AHS Senior Hayli Givens Mixes Poetry with Career Ambitions

AHS Senior Hayli Givens Mixes Poetry with Career Ambitions
Posted on 05/21/2024

Alleghany High School senior Hayli Givens, left, credits her grandmother, Susan, for having a strong influence in her life. Hayli, an honor graduate in the AHS Class of 2024, is the first poet laureate at Mountain Gateway Community College. 

LOW MOOR — Hayli Givens is an honor graduate in the Alleghany High School Class of 2024. She graduated earlier this month from Mountain Gateway Community College. She plans to become a forensic psychologist. And she is a poet laureate. 

That’s right, she’s the first-ever poet laureate at Mountain Gateway Community College. Typically, a poet laureate is appointed by a government or organization to promote poetry. The distinction generally includes composing poems for special occasions. Givens became Mountain Gateway’s poet laureate as part of the Virginia Community College System’s inaugural Poet Laureate and Artist Luminary competition.

When she began writing poetry about two years ago as a way to relieve feelings of stress and anxiety, little did Givens know that her newfound hobby would lead to her becoming a college poet laureate.

“It just happened,” Givens laughingly said of her being named poet laureate. “I got into poetry as sort of a coping mechanism. Some people knit, among other things, but I don’t have any hobbies like that, and then it was like one say, I said to myself, ‘Just start writing poetry when you are stressed.’”

Her winning poem at Mountain Gateway Community College is related to the strife and discord that are generating news headlines in the United States.  Her poem was about untapped potential in America and it fit the theme of this year’s Poet Laureate and Artist Luminary competition, which was, “I Belong.” 

“At the time I wrote the poem, all of these negative things were happening in the news. It was like everyone is against each other, and it seemed like it was just normal,” she said.   

Creative writing opportunities in Alleghany Highlands Public Schools have helped spark her flare and creativity for poetry writing, but Givens said dual-enrollment classes through the school system and the college have increased her thirst for learning. 

She particularly credits Steven Huffman, who teaches history and world geography at AHS, for helping her focus on her career goals. Huffman helped arrange for her to participate in the Model General Assembly (MGA) in Richmond. The program is designed to introduce high school students to the legislative process in Virginia, and Givens served as a lobbyist at this year’s MGA.  

Givens attended Covington High School for four years before she moved to Alleghany this school year as part of the consolidation of Alleghany and Covington High Schools. The combined high school is part of the July 2022 merger of Alleghany County Public Schools, Covington City Schools, and Jackson River Technical Center. The Alleghany Highlands Public Schools organization was created through the merger.

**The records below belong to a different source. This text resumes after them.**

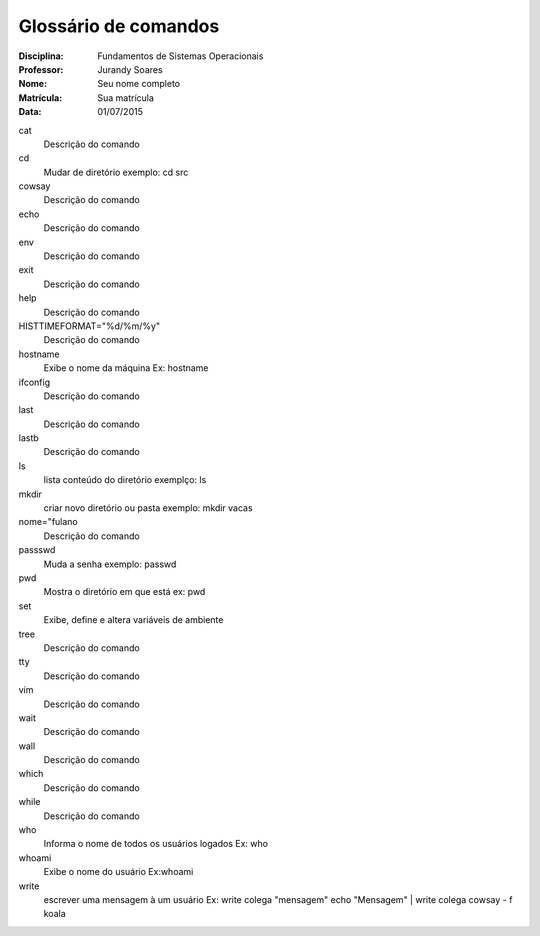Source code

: ======================
Glossário de comandos
======================

:Disciplina: Fundamentos de Sistemas Operacionais
:Professor: Jurandy Soares
:Nome: Seu nome completo
:Matrícula: Sua matrícula
:Data: 01/07/2015

cat
  Descrição do comando


cd
 Mudar de diretório
 exemplo: cd src


cowsay
  Descrição do comando


echo
  Descrição do comando


env
  Descrição do comando


exit
  Descrição do comando


help
  Descrição do comando


HISTTIMEFORMAT="%d/%m/%y"
  Descrição do comando


hostname
  Exibe o nome da máquina Ex: hostname


ifconfig
  Descrição do comando


last
  Descrição do comando


lastb
  Descrição do comando


ls
  lista conteúdo do diretório
  exemplço: ls


mkdir
 criar novo diretório ou pasta 
 exemplo: mkdir vacas


nome="fulano
  Descrição do comando


passswd
  Muda a senha
  exemplo: passwd


pwd
  Mostra o diretório em que está
  ex: pwd

set
   Exibe, define e altera variáveis de ambiente


tree
  Descrição do comando


tty
  Descrição do comando


vim
  Descrição do comando


wait
  Descrição do comando


wall
  Descrição do comando


which
  Descrição do comando


while
  Descrição do comando


who
 Informa o nome de todos os usuários logados
 Ex: who


whoami
 Exibe o nome do usuário Ex:whoami

write
  escrever uma mensagem à um usuário Ex: write colega "mensagem"
  echo "Mensagem" | write colega
  cowsay - f koala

At Alleghany, Givens found herself in a larger school with more opportunities for students given the pooling of the resources of the previous two high schools. Both schools offered dual-enrollment classes that are now expanded to provide even more opportunities to students. Dual enrollment allows AHS students to take college-level courses at Mountain Gateway Community College. The courses count toward a high school diploma and a college degree. 

Thanks to her participation in dual-enrollment coursework, she received an associate degree from Mountain Gateway Community College on May 10. On June 1, she will receive her high school diploma. Her degree from MGCC is in general studies, and she will enroll at Randolph College in Lynchburg this fall to study criminology. GIvens’ long-term goal is to do postgraduate work at Old Dominion University in Norfolk and land a job as a forensic psychologist.

“The dual-enrollment courses have really benefited me,” she said of her experiences at Alleghany and Covington high schools.

She notes that the combining of the two high schools into one has gone well.

“People thought that we were merging two rival schools together, and people were going to clash. But that hasn’t been the case,” Givens said.

Due to the increased size of the combined high school and the combination of resources in the area, it has been possible for the school to offer additional opportunities to students.  

Through the influence of her grandmother, Susan Givens, Hayli has maintained a custom of doing volunteer work in her community. Her grandmother served as her Girl Scout leader for 11 years. In addition to volunteer work with Girl Scouts, GIvens has carried out service projects through the Beta Club and the National Honor Society at AHS. She is also part of a group of close friends who host a summer day camp each year for rising sixth graders.

As June approaches, the realization of graduating from high school and leaving her family and friends behind is beginning to hit home with Givens.

“It’s not graduating from high school that is bothering me, I am ready for that,” she said. “It’s knowing that I am going to soon be away from my family and friends that is going  to be hard.”

The Class of 2024 will be the first to graduate from the combined Alleghany High School. Graduation is scheduled for June 1 at 10 a.m. at Casey Field in Covington. The ceremony is being held in Covington due to ongoing roofing work and track construction at AHS.

The Alleghany Highlands Public Schools Division, with approximately 2,700 students, is jointly funded by Alleghany County and the City of Covington.